Task instructions: Nothing but the lines from the first line of the records below to the line holding "left front paw: (195, 213)" belongs in the answer, copied exactly and without pictures.

====

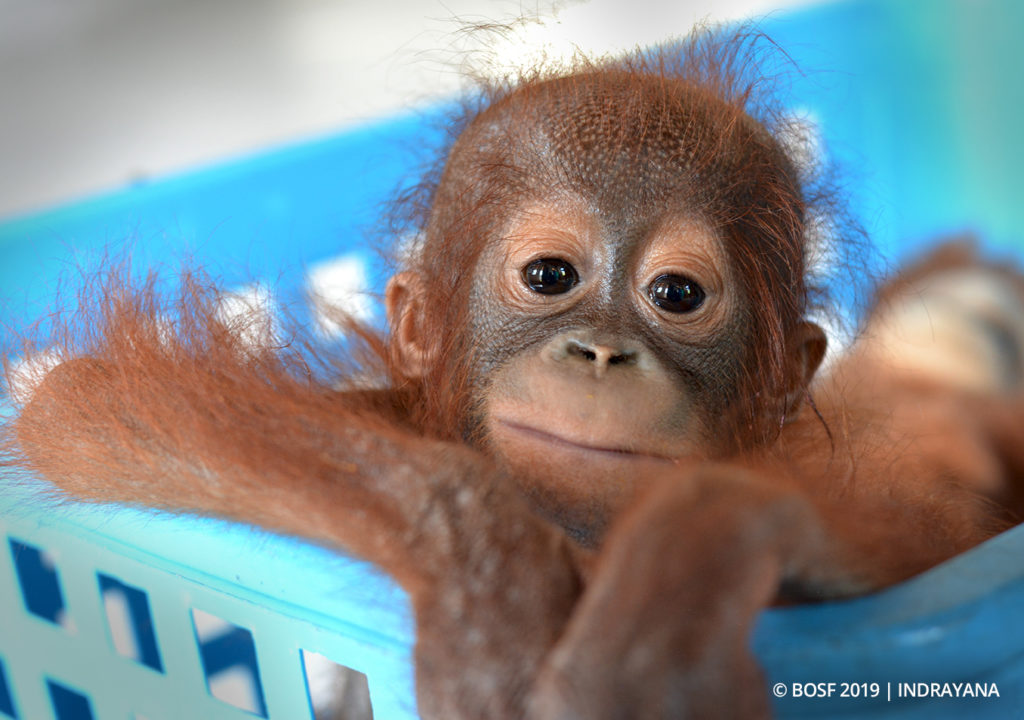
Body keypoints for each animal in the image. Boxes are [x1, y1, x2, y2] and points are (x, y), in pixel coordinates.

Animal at [5, 29, 1024, 719]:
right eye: (549, 277)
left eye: (677, 294)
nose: (602, 352)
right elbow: (75, 403)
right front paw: (484, 601)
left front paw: (662, 616)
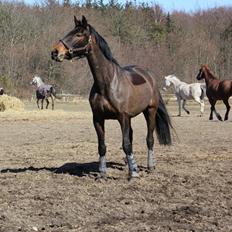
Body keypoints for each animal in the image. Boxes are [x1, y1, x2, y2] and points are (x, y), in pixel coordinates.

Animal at [51, 15, 172, 179]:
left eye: (78, 34)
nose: (55, 52)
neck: (106, 83)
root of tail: (149, 76)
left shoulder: (123, 117)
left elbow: (126, 144)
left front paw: (133, 175)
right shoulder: (98, 119)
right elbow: (102, 146)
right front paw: (102, 174)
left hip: (150, 111)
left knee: (149, 139)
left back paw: (149, 166)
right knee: (131, 137)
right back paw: (131, 164)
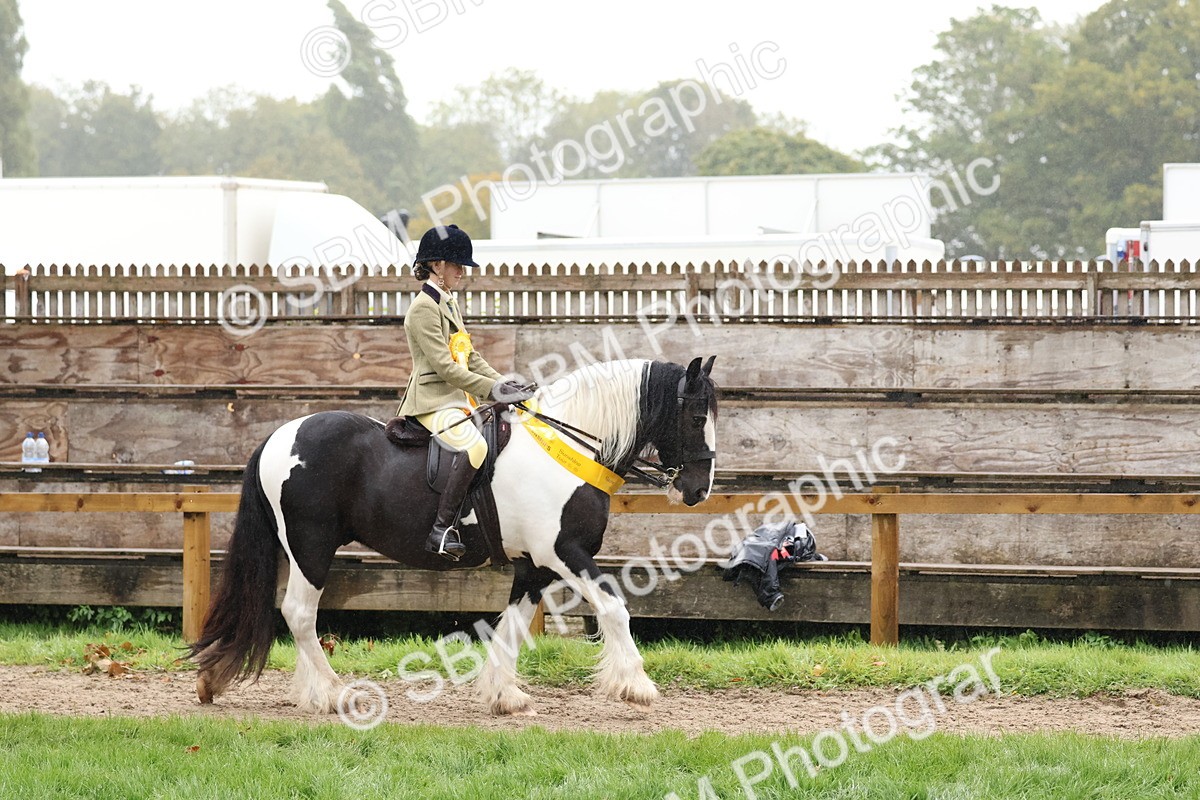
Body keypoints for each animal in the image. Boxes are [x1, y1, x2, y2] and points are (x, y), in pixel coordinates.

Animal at [188, 356, 718, 716]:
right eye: (697, 418)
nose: (699, 489)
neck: (566, 446)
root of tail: (280, 435)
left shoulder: (535, 565)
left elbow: (513, 625)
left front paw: (504, 695)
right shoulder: (564, 553)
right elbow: (614, 607)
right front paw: (636, 685)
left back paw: (270, 688)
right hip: (311, 547)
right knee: (299, 613)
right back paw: (335, 693)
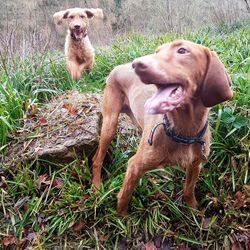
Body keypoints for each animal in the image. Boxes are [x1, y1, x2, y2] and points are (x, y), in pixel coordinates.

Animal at [91, 39, 232, 215]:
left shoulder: (195, 164)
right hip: (109, 125)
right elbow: (124, 196)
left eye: (182, 50)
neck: (183, 132)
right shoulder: (134, 166)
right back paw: (96, 188)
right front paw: (122, 216)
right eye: (156, 52)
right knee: (97, 158)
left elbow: (188, 191)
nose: (136, 64)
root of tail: (118, 66)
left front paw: (195, 213)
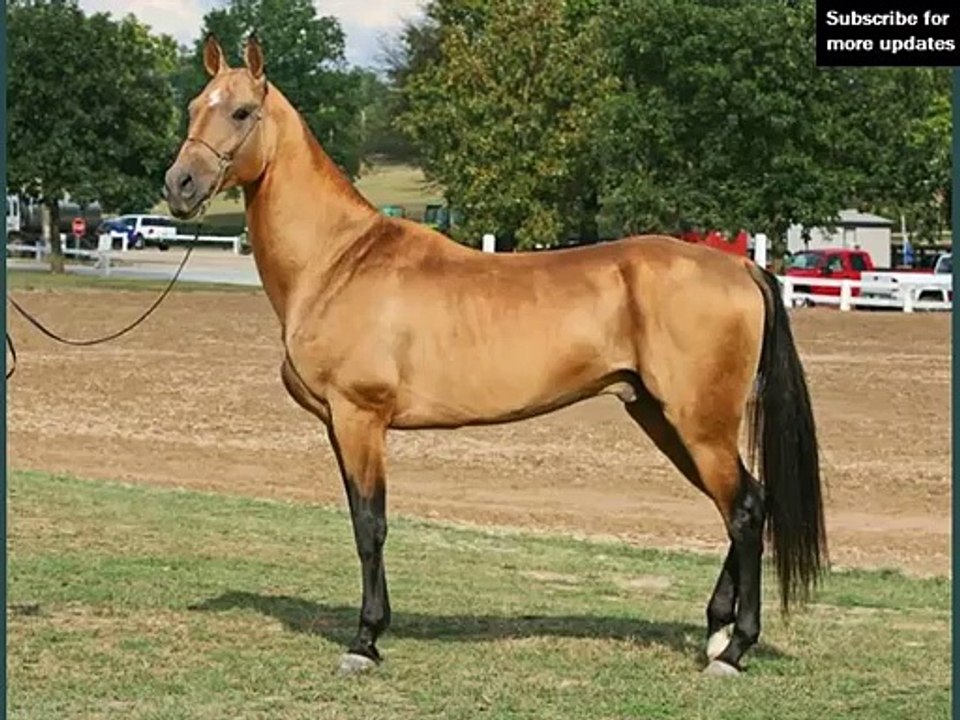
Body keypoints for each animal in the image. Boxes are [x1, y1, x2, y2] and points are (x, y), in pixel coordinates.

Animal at [163, 33, 826, 678]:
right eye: (194, 107)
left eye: (242, 111)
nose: (179, 186)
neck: (338, 260)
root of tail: (740, 266)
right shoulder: (338, 424)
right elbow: (362, 520)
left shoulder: (360, 419)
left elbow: (370, 526)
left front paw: (365, 641)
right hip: (661, 418)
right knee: (743, 506)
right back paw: (716, 635)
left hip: (699, 423)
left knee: (745, 510)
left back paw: (734, 651)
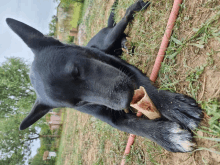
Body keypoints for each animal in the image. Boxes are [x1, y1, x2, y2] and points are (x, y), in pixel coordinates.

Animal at [6, 0, 202, 152]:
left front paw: (173, 106)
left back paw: (136, 7)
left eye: (76, 70)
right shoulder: (112, 117)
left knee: (124, 16)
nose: (127, 100)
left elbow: (146, 86)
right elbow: (137, 128)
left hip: (108, 38)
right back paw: (125, 44)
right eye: (80, 103)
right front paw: (166, 136)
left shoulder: (122, 68)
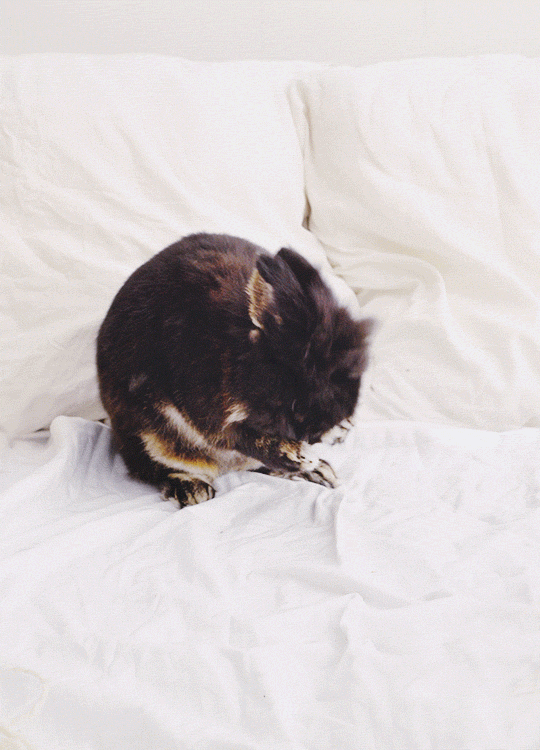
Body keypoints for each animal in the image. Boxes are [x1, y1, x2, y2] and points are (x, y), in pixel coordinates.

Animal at [97, 233, 371, 508]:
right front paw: (298, 455)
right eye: (301, 384)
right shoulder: (213, 417)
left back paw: (320, 472)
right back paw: (193, 491)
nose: (332, 428)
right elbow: (245, 438)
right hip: (148, 438)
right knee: (158, 469)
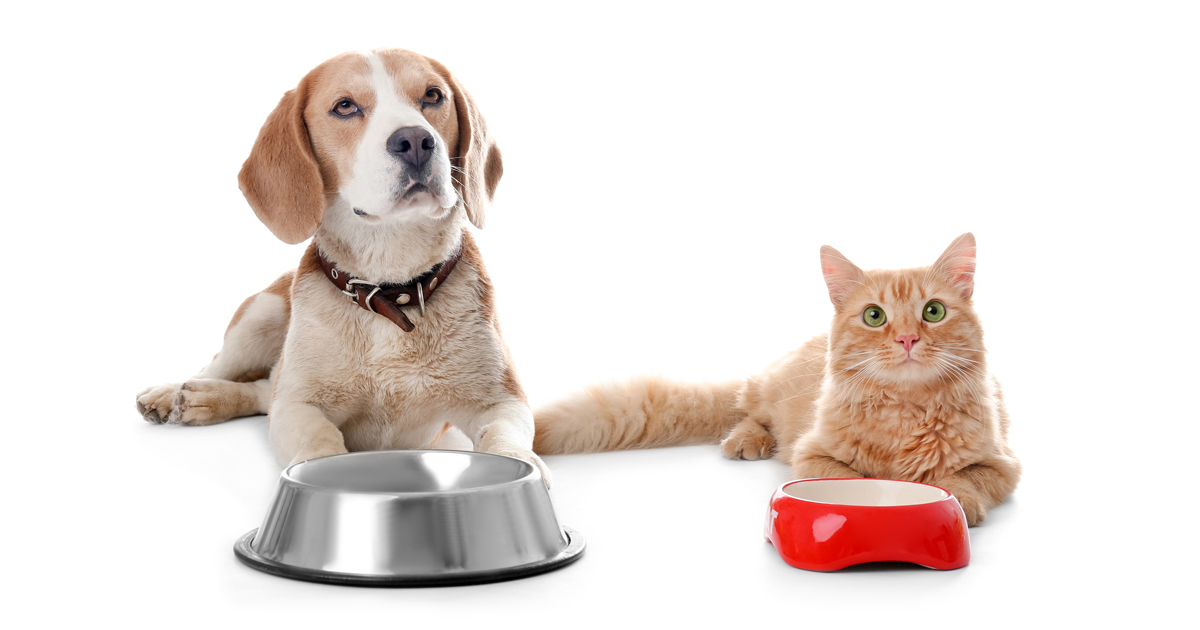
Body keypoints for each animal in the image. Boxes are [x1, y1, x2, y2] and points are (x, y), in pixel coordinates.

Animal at [135, 49, 549, 482]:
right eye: (345, 106)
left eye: (433, 95)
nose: (415, 141)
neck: (389, 289)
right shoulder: (298, 405)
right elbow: (317, 440)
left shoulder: (503, 402)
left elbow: (506, 439)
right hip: (259, 315)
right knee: (219, 369)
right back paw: (175, 393)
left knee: (262, 391)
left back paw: (203, 400)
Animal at [535, 232, 1022, 523]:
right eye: (874, 316)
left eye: (933, 312)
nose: (906, 339)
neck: (904, 410)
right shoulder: (813, 454)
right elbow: (848, 480)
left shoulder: (1002, 465)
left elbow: (963, 479)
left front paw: (958, 503)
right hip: (767, 403)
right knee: (749, 414)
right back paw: (746, 440)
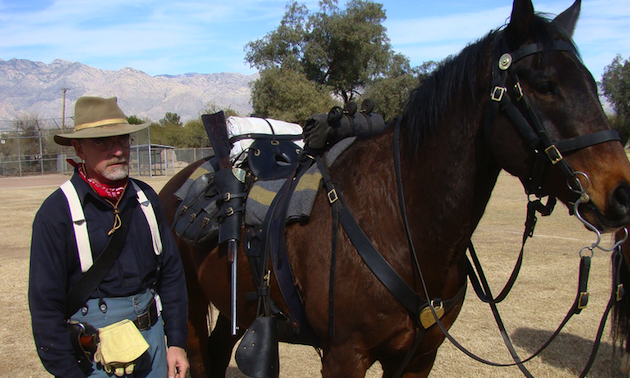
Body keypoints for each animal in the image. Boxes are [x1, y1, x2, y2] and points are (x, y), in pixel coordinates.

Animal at [159, 1, 630, 376]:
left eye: (593, 83)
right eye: (545, 85)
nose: (621, 194)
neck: (401, 223)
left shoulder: (419, 356)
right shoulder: (344, 356)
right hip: (191, 310)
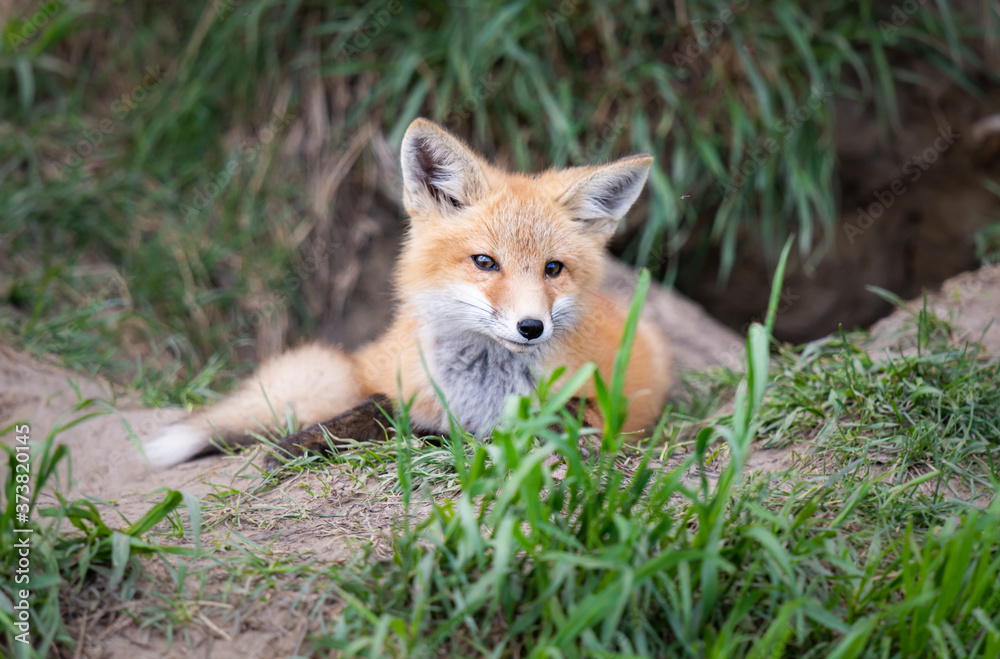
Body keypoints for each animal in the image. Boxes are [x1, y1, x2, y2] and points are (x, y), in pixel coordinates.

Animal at [144, 118, 672, 468]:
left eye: (553, 269)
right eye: (485, 262)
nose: (531, 327)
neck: (482, 390)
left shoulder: (600, 412)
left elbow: (552, 422)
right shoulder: (406, 393)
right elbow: (374, 409)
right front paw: (304, 443)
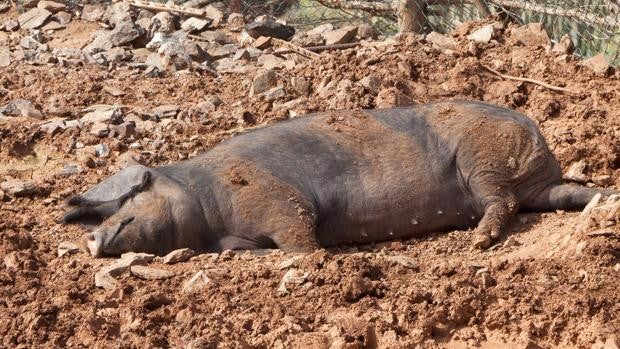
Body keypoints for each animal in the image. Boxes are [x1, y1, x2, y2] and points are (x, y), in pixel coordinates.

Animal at [61, 100, 616, 256]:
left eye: (130, 201)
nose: (92, 239)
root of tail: (537, 134)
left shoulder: (280, 199)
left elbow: (301, 239)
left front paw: (318, 259)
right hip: (533, 182)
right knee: (552, 196)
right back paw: (597, 200)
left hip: (484, 160)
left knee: (500, 202)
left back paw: (478, 242)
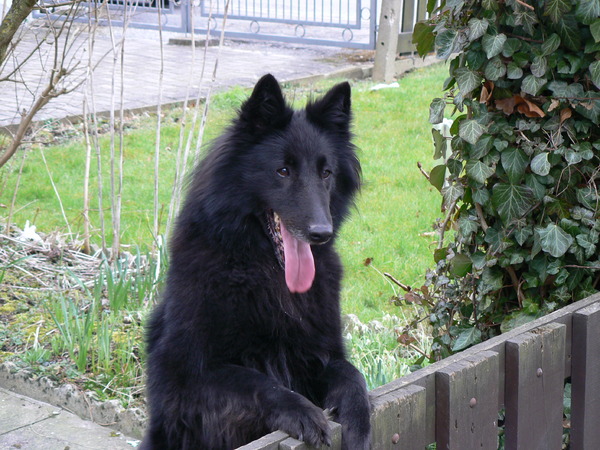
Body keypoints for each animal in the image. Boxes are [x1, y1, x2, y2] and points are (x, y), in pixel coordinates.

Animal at [143, 74, 372, 450]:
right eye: (283, 171)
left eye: (326, 173)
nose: (321, 233)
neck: (264, 274)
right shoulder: (188, 378)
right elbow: (257, 381)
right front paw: (303, 412)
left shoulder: (322, 353)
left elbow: (352, 374)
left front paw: (359, 421)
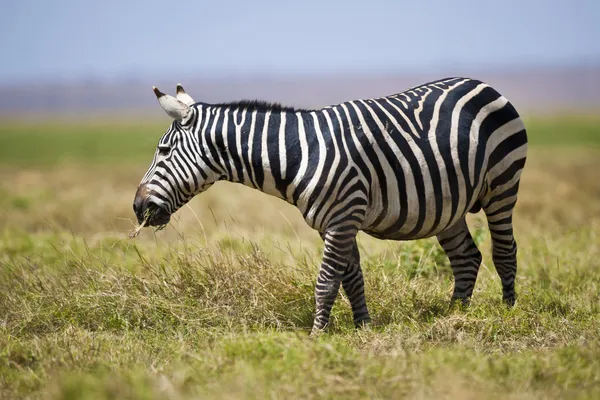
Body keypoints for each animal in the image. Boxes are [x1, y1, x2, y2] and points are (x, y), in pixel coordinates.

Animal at [134, 78, 528, 334]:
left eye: (164, 150)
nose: (138, 208)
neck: (297, 154)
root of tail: (481, 83)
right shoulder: (336, 221)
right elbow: (351, 278)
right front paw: (363, 328)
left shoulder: (342, 216)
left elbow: (326, 280)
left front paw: (316, 336)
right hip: (448, 205)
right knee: (466, 258)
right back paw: (454, 316)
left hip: (503, 184)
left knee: (504, 250)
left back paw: (508, 314)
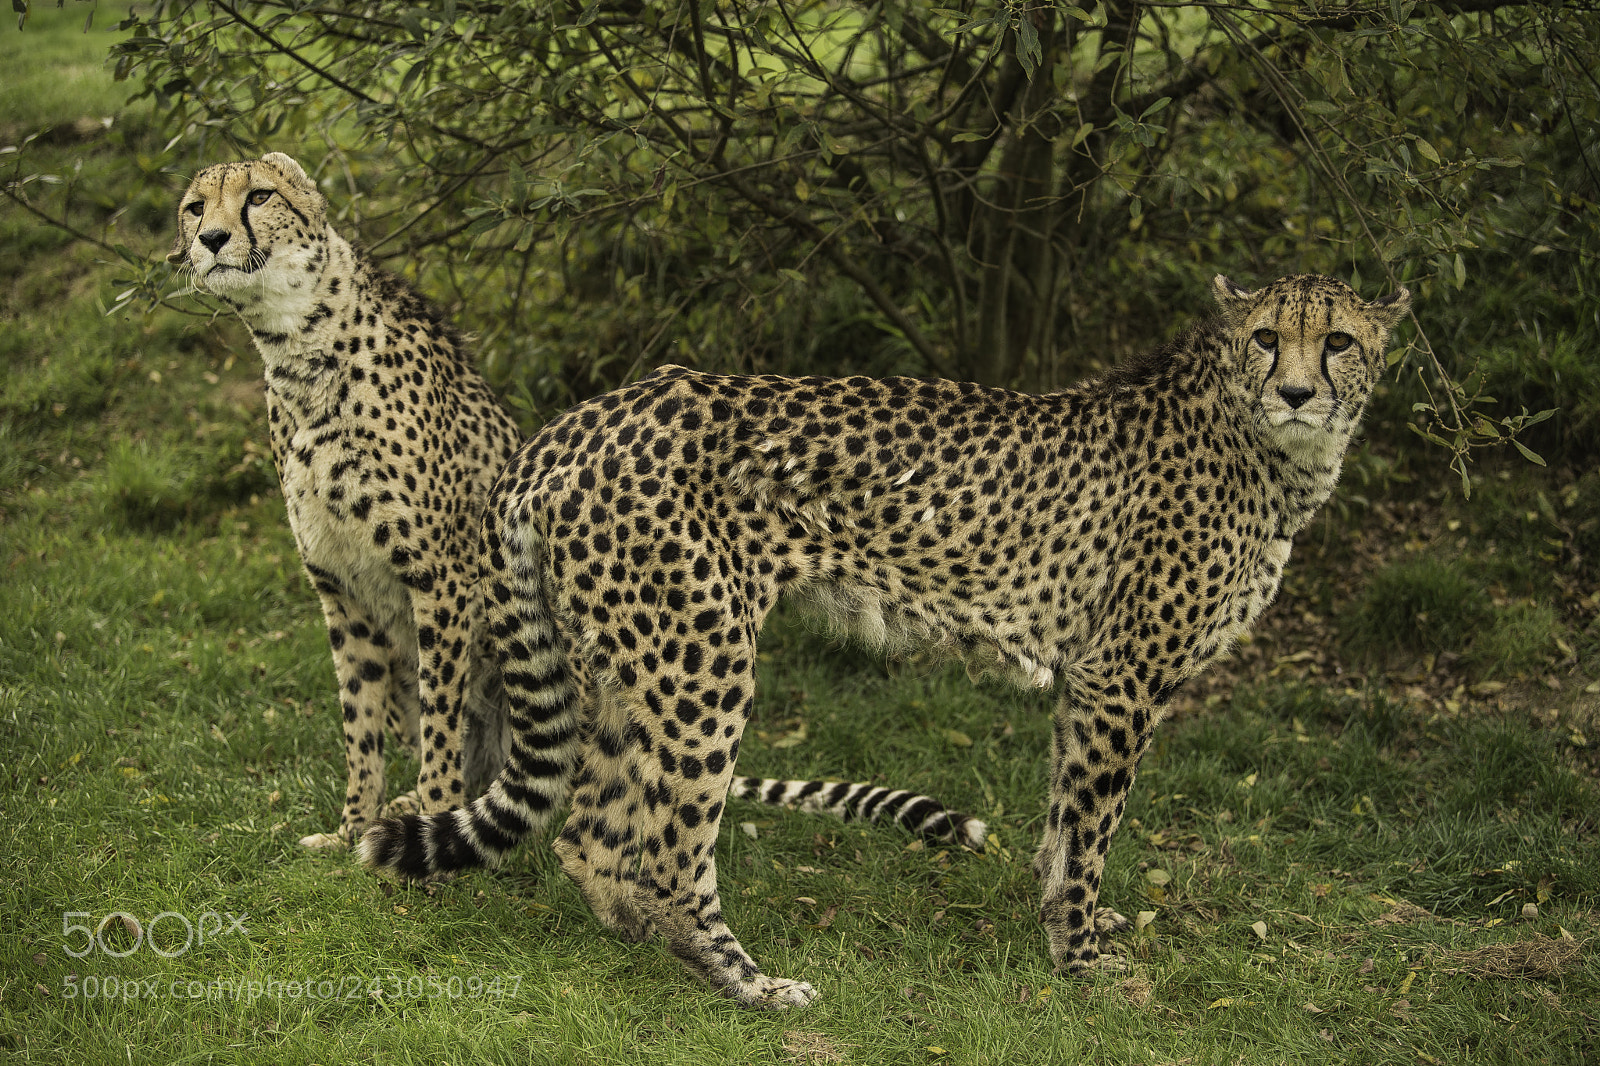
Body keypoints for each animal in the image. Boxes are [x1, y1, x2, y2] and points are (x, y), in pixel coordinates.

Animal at [169, 152, 983, 854]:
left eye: (258, 197)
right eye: (195, 206)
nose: (210, 239)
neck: (297, 350)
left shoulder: (440, 581)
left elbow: (440, 720)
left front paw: (429, 823)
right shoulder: (341, 589)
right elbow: (360, 725)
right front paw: (350, 831)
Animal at [362, 271, 1410, 1008]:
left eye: (1339, 341)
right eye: (1268, 338)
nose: (1300, 392)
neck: (1266, 443)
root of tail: (584, 417)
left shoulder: (1087, 679)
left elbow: (1064, 817)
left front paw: (1061, 915)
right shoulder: (1123, 676)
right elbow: (1094, 825)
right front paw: (1078, 958)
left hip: (632, 659)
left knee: (591, 828)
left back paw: (642, 941)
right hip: (705, 658)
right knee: (665, 850)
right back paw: (748, 985)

====

Solved problem:
Body keypoints for each animal in the image. Boxes are [x1, y1, x2, y2] and points are (x, y), in pixel coordinates.

Animal at [5, 29, 1024, 719]:
right eye: (549, 277)
left eye: (677, 294)
nose: (602, 352)
right elbow: (75, 403)
right front paw: (484, 601)
left front paw: (662, 616)
Body keypoints for each animal in the image. Boxes are [x1, y1, x2, y2] and points are (x, y), in pixel coordinates.

Animal at [51, 15, 172, 179]:
left eye: (78, 34)
nose: (55, 52)
neck: (106, 83)
root of tail: (149, 76)
left shoulder: (123, 117)
left elbow: (126, 144)
left front paw: (133, 175)
right shoulder: (98, 119)
right elbow: (102, 146)
right front paw: (102, 174)
left hip: (150, 111)
left knee: (149, 139)
left back paw: (149, 166)
right knee: (131, 137)
right back paw: (131, 164)
Body keypoints for each animal in the image. Boxes are [x1, y1, x2, y2] and points are (x, y), in pixel coordinates.

Animal at [188, 356, 718, 716]:
right eye: (697, 418)
nose: (699, 489)
neck: (566, 446)
root of tail: (280, 435)
left shoulder: (535, 565)
left elbow: (513, 625)
left front paw: (504, 695)
right shoulder: (564, 553)
right elbow: (614, 607)
right front paw: (636, 685)
left back paw: (270, 688)
right hip: (311, 547)
right knee: (299, 613)
right back paw: (335, 693)
Body keypoints for each animal in the image. Boxes are [x1, y1, x2, y2] and points are (x, y), in pixel coordinates.

Animal at [91, 39, 232, 215]:
left shoulder: (195, 164)
right hip: (109, 125)
right elbow: (124, 196)
left eye: (182, 50)
neck: (183, 132)
right shoulder: (134, 166)
right back paw: (96, 188)
right front paw: (122, 216)
right eye: (156, 52)
right knee: (97, 158)
left elbow: (188, 191)
nose: (136, 64)
root of tail: (118, 66)
left front paw: (195, 213)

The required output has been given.